- **EXCERPT**
** begin **

Fig. 14 Effect of the change in IGM transmission on the colour−colour (u−g,g−r) tracks of a galaxy with 2.5 < z < 3.5 and its selection. As an example we use a template galaxy with average properties at this redshift: 0.4 Gyr old, with E(B−V) = 0.1, a metallicity of Z⊙/ 2.5, and an SFH timescale of 0.3 Gyr. The blue curve represents the (u−g,g−r) track for a low IGM transmission (mean −1.0σ), while the green curve represents the track computed with a high IGM transmission (mean +1.0σ). The red track is computed with the mean IGM transmission from M06. The grey dashed box corresponds to the LBG selection for this filter set (from Le Fèvre et al. 2013b). For each of the high- or low-transmission tracks the full line with squares (displayed at steps of Δz = 0.1) ranges from z = 2.7 to z = 3.5, while the dashed line is for z < 2.7 and z > 3.5. We use an apparent (observed) flux below the Lyman limit of 3% of the flux at 1500 Å as measured by Le Fèvre et al (2014) in the VUDS survey (see also Cooke et al. 2014). The black lines are the corresponding tracks computed with the M95 models.

Fig. 15 (u−g,g−r) colour−colour diagrams for galaxies simulated with BC03 synthetic galaxy spectra. Left: simulation using a fixed IGM value at a given redshift following the mean value of the M06 model. Right: simulation using a varying IGM transmission following the observed dispersion from QSOs of the VUDS sample presented here.

We have modelled how galaxy tracks in colour−colour space are modified when the IGM departs from the mean values of M06 and M95. In Fig. 14 we present the tracks as a function of redshift for a galaxy in the (u−g, g−r) colour−colour diagram classically used as a basis for LBG galaxy selection at z ~ 3. When the IGM transmission is low, the magnitude difference in bands straddling the continuum in the IGM-affected wavelength domain blueward of Lyα and redward of the Lyman limit is more pronounced than when the transmission is high. This has a strong effect on the (g−r) colour such that it reddens with decreasing IGM transmission, while the (u−g) colour changes less drastically because it is dominated by the Lyman-limit continuum break. The net effect is that galaxies will leave the LBG box at lower redshifts when the IGM transmission decreases. For the simulated galaxy in Fig. 14 the tracks leave the selection box at z ≥ 3.2 instead of z ≥ 3.5 for our IGM model −1σ below the mean. Interestingly, this mean−1σ track enters the LBG selection box at z = 2.1, earlier than z = 2.7, as expected from the mean transmission. This then implies that galaxies would be selected at lower redshifts than the anticipated z = 2.7 limit. These effects are further compounded with the effect of a varying Lyman continuum escape fraction (Cooke et al. 2014). Significant flux is observed below the Lyman limit for high-redshift galaxies, as discussed in Cooke et al. (2014) and observed in the VUDS sample discussed here with a flux ~ 3% of the flux at 1500 Å (Le Fèvre et al. 2015). This observed flux below 912 Å could either be escaping Lyman continuum photons from the galaxy or be artificially produced by contamination along the LOS, but either of these effects will affect the strength of the observed Lyman-limit break. In addition, photometric errors on the (u−g) and (g−r) colours range from about 0.2 to 0.5 mag and will further scatter objects outside of the selection box, especially for objects near the boundaries of the box, and therefore concerns objects for which IGM transmission along the LOS is low.

** end **

- **EXTRACTED ENTRIES**
** begin **

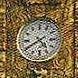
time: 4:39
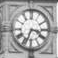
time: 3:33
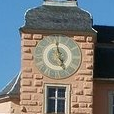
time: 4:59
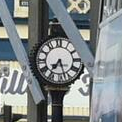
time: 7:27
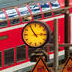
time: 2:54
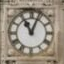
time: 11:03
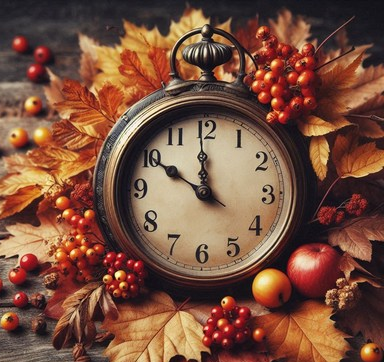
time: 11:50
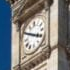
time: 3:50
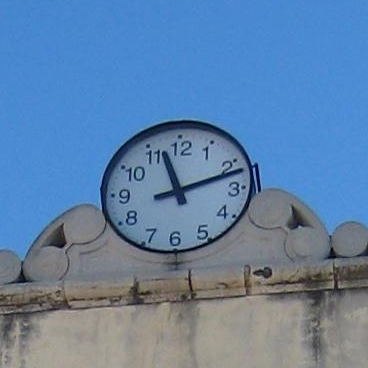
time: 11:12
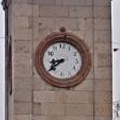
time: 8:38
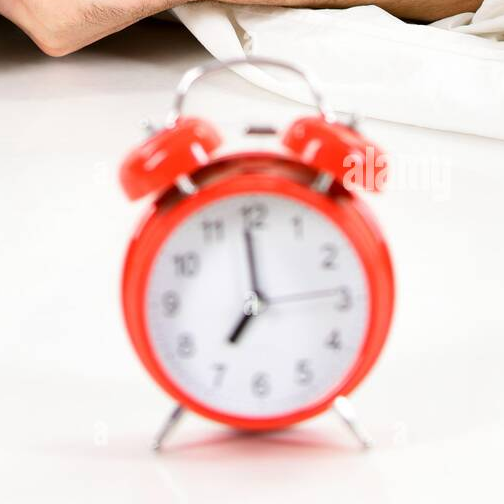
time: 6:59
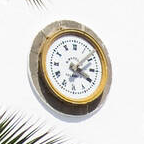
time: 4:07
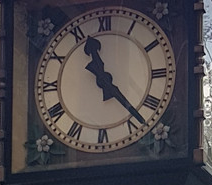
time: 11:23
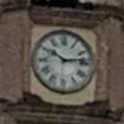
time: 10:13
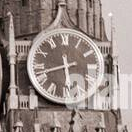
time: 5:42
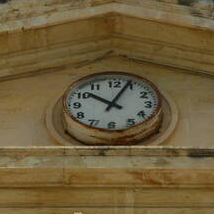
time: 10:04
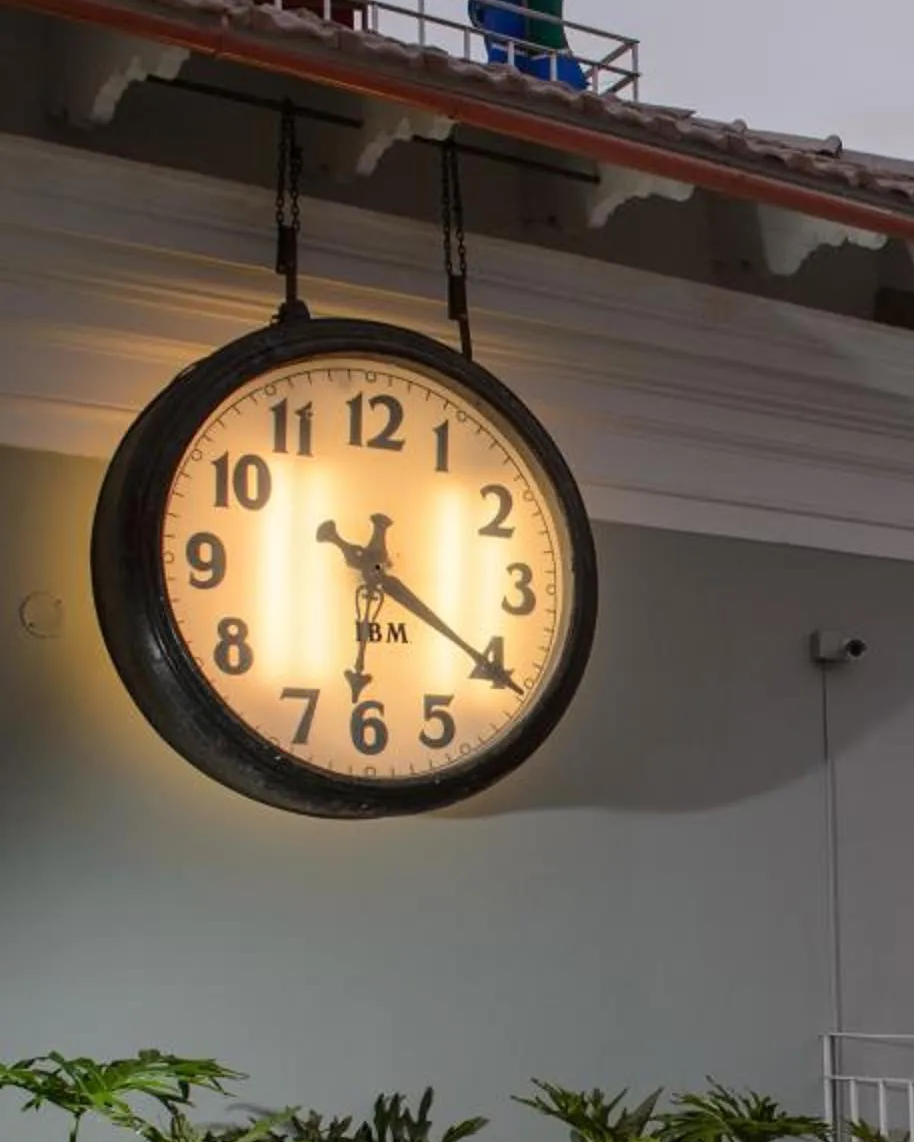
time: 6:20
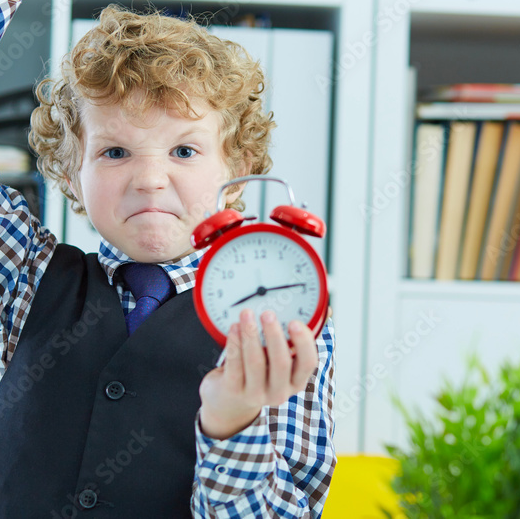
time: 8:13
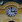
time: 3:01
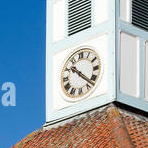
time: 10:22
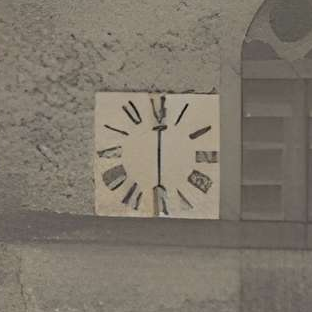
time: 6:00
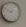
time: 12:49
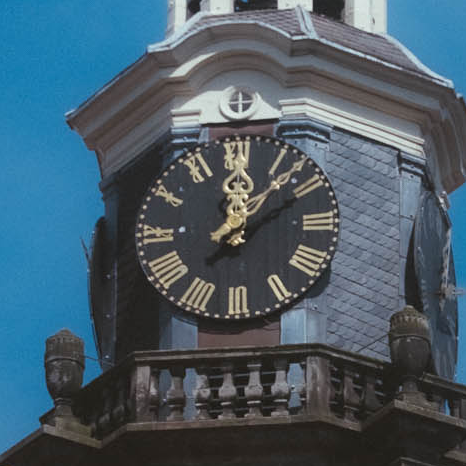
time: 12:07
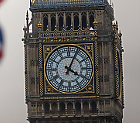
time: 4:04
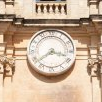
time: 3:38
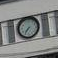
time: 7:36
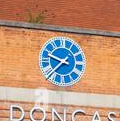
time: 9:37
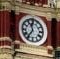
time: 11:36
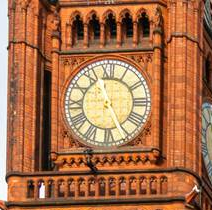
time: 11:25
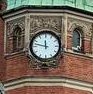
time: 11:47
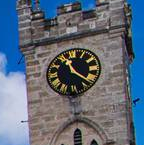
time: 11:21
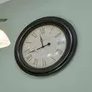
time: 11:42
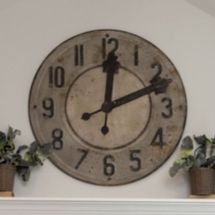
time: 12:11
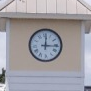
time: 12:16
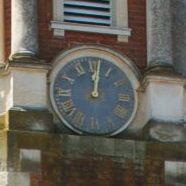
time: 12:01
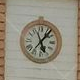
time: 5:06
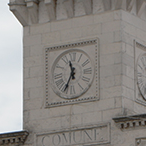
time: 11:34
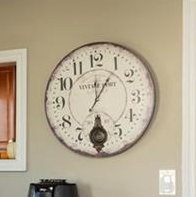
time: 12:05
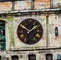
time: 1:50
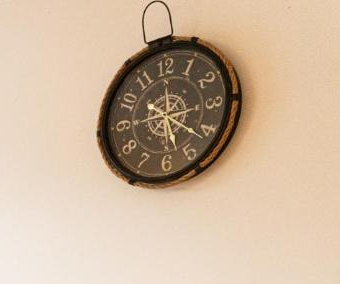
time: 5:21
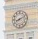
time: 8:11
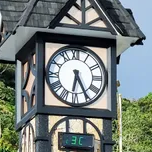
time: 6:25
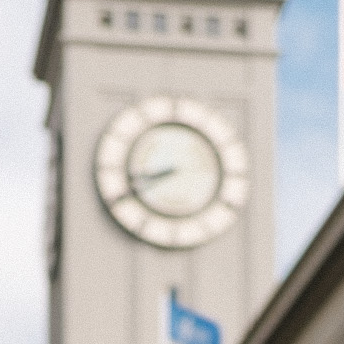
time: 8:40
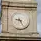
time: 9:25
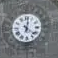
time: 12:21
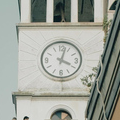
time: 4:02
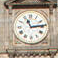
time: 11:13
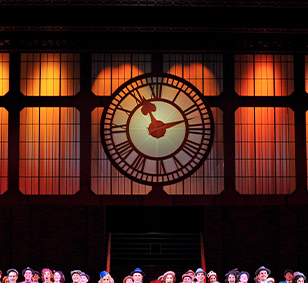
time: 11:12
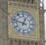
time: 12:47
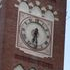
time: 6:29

** end **

- **WORK TO COMPLETE**
Carry on the passage about how IGM transmission shifts galaxy tracks and Lyman-break selection, picking up right after its last sentence.

- **REPLY TO THE TASK**
We estimated the efficiency of the colour−colour selection in the presence of variable IGM transmission by producing two large simulations of galaxies with 2.7 < z < 3.5. We used the BC03 stellar population models and a range of E(B−V), SFH, ages, and metallicities as defined in Table 1. The first simulation was based on a fixed M06 IGM transmission, while the second simulation randomly added a variable IGM transmission with the seven templates defined in Sect. 3.3 following the observed dispersion. We derived the (u−g) and (g−r) colours for each simulated galaxy for the two simulations. The resulting (u−g,g−r) colour−colour plots are shown in Fig. 15. When the IGM is in the range reported in Sect. 4, a number of galaxies are no longer inside the LBG selection box. We computed the relative fraction of galaxies included in and excluded from the LBG selection box for this redshift range. We found that the fraction of objects outside the LBG box increases to 16% when the IGM is let to vary. This effect is more pronounced in the high-redshift part of the selection. Between z = 3.2 and z = 3.5 the proportion of selected/unselected galaxies changes from 6% to 23%, just by making the IGM a free parameter.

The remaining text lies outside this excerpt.